May 12, 2021

Global warming – Climate change – Weather extremes

Words matter. Nowhere can it be seen better than when using “climate change” instead of “global warming”, and now the US Government wants to use “weather extremes” instead of “climate change”.

Hurricane Harvey, which became Tropical Storm Harvey, has flooded huge areas of southeastern Texas. Unfortunately, the increasing water temperature in the Gulf of Mexico causes hurricanes and tropical storms to become stronger and more frequent. Higher water temperatures also feed the storm with more water over the sea. This falls as rain over land with increasingly severe floods.

Calling this a “weather extreme” blindfolds stakeholders in two ways.

Weather versus climate: Calling a spade a spade

Weather is local and short-term, climate is global and long-term.

Calling weather what needs to be described as climate robs people of information. It takes away the awareness that the atmosphere as a dynamic system. Climate can be observed in the long-term, regionally or even globally. Climate can be described by parameters like average of temperature, humidity and rainfall patterns over seasons, years or decades.

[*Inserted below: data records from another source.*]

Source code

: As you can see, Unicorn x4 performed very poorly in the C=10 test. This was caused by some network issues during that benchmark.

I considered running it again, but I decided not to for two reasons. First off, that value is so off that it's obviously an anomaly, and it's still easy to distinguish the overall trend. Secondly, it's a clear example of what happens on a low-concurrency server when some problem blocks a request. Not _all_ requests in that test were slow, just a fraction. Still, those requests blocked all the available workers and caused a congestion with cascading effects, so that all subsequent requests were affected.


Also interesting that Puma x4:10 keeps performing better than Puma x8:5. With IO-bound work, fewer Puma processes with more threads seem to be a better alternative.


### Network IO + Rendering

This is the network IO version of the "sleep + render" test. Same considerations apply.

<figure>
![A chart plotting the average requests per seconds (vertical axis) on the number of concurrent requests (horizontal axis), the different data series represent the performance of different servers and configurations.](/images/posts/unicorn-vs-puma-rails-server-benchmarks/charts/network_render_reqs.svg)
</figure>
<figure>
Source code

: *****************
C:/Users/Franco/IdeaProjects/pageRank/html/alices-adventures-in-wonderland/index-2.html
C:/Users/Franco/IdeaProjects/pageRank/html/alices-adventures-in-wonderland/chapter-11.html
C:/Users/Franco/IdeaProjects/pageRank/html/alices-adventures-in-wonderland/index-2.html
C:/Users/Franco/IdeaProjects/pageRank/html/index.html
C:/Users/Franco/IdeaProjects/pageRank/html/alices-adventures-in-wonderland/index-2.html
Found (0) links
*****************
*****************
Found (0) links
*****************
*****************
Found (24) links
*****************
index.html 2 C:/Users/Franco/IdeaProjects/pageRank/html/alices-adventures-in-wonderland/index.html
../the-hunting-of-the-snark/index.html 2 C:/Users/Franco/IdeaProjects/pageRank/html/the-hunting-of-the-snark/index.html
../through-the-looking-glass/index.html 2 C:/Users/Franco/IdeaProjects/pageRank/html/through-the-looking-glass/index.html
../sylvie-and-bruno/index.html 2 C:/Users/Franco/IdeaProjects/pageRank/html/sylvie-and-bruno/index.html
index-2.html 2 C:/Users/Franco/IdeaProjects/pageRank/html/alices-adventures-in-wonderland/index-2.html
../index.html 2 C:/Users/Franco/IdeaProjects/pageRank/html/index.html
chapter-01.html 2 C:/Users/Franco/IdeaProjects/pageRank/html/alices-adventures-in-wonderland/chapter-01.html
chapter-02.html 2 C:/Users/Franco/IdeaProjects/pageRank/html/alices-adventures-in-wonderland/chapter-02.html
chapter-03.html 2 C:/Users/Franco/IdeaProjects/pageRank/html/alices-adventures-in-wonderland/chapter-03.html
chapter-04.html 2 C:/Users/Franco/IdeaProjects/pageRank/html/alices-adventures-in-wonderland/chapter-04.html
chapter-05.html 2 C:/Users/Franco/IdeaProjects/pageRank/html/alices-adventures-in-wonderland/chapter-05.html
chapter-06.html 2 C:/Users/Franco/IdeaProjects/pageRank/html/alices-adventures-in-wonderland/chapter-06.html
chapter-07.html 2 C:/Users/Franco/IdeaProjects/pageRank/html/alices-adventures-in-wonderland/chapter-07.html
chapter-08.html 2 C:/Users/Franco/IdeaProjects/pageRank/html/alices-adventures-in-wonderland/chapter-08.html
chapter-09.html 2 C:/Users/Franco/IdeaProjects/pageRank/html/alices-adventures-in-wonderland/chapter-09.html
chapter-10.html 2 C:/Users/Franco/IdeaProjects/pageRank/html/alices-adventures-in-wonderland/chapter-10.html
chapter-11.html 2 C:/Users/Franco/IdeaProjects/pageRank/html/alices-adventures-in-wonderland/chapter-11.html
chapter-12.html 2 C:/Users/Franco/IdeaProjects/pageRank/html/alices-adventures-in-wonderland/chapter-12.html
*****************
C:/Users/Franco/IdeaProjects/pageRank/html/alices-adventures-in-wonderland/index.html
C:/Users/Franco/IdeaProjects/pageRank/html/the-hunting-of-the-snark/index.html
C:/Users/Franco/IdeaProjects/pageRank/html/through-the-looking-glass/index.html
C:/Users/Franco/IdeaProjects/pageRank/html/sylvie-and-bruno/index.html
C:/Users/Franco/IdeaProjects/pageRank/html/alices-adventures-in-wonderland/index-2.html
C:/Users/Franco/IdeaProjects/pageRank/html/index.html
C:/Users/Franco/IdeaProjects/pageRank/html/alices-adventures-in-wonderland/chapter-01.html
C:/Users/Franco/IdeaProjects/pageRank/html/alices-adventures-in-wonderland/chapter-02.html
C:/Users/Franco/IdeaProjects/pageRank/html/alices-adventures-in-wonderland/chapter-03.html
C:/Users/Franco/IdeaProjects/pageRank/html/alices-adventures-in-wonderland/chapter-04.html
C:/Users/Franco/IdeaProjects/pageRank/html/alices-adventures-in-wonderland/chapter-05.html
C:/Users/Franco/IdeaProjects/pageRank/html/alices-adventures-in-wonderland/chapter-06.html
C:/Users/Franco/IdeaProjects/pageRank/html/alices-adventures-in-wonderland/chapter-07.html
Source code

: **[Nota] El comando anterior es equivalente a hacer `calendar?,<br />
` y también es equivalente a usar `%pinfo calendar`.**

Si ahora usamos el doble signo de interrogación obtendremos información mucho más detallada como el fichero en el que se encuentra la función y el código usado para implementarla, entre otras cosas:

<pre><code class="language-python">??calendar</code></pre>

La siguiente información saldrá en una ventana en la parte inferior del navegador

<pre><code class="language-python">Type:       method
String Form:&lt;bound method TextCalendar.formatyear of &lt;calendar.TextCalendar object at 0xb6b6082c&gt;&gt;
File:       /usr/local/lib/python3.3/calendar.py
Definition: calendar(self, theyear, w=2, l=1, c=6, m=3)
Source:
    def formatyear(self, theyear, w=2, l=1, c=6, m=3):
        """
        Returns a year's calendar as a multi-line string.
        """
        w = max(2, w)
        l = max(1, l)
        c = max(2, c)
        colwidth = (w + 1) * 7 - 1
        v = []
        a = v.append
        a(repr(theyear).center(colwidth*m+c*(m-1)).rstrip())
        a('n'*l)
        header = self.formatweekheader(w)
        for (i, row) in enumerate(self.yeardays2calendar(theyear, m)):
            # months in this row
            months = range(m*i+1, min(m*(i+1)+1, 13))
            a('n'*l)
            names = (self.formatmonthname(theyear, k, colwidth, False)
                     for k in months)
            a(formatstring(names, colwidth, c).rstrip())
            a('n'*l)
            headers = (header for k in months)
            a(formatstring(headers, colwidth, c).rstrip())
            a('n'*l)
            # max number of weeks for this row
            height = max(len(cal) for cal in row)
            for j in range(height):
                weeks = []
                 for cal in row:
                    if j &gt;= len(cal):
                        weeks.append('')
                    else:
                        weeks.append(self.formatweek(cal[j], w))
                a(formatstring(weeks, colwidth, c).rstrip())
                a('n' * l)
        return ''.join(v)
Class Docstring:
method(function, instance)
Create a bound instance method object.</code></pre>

Climate can be modelled and simulated, and predictions can be derived.

Ignoring climate and limiting oneself to weather, restricts someone’s horizon to the next weather forecast at best.

Wrong or lack of information causes wrong decisions. Obvious choices are not made due to self-imposed amateurism.

Focus on weather also favors passivity and inaction. Weather happens; it cannot be influenced, so why should someone look any further?

Global warming versus climate change

Based on the NASA web site, “Global warming refers to the upward temperature trend across the entire Earth since the early 20th century, and most notably since the late 1970s, due to the increase in fossil fuel emissions since the industrial revolution. Worldwide since 1880, the average surface temperature has gone up by about 0.8 °C (1.4 °F), relative to the mid-20th-century baseline (of 1951-1980).”

“Climate change refers to a broad range of global phenomena created predominantly by burning fossil fuels, which add heat-trapping gases to Earth’s atmosphere. These phenomena include the increased temperature trends described by global warming, but also encompass changes such as sea level rise; ice mass loss in Greenland, Antarctica, the Arctic and mountain glaciers worldwide; shifts in flower/plant blooming; and extreme weather events.”

Using the term “climate change” instead of “global warming” puts the emphasis on climate and potentially also enlarges the focus onto other topics beyond increasing temperature levels.

However, “global warming” is the dominating factor for melting ice around the poles and up mountains, the rising sea level, and the migration of flora and fauna into new geographic zones, so that the question arises if we should not use “global warming” more prominently in our discussion about the future of our planet.

Global warming causes climate change.

Climate change causes weather extremes.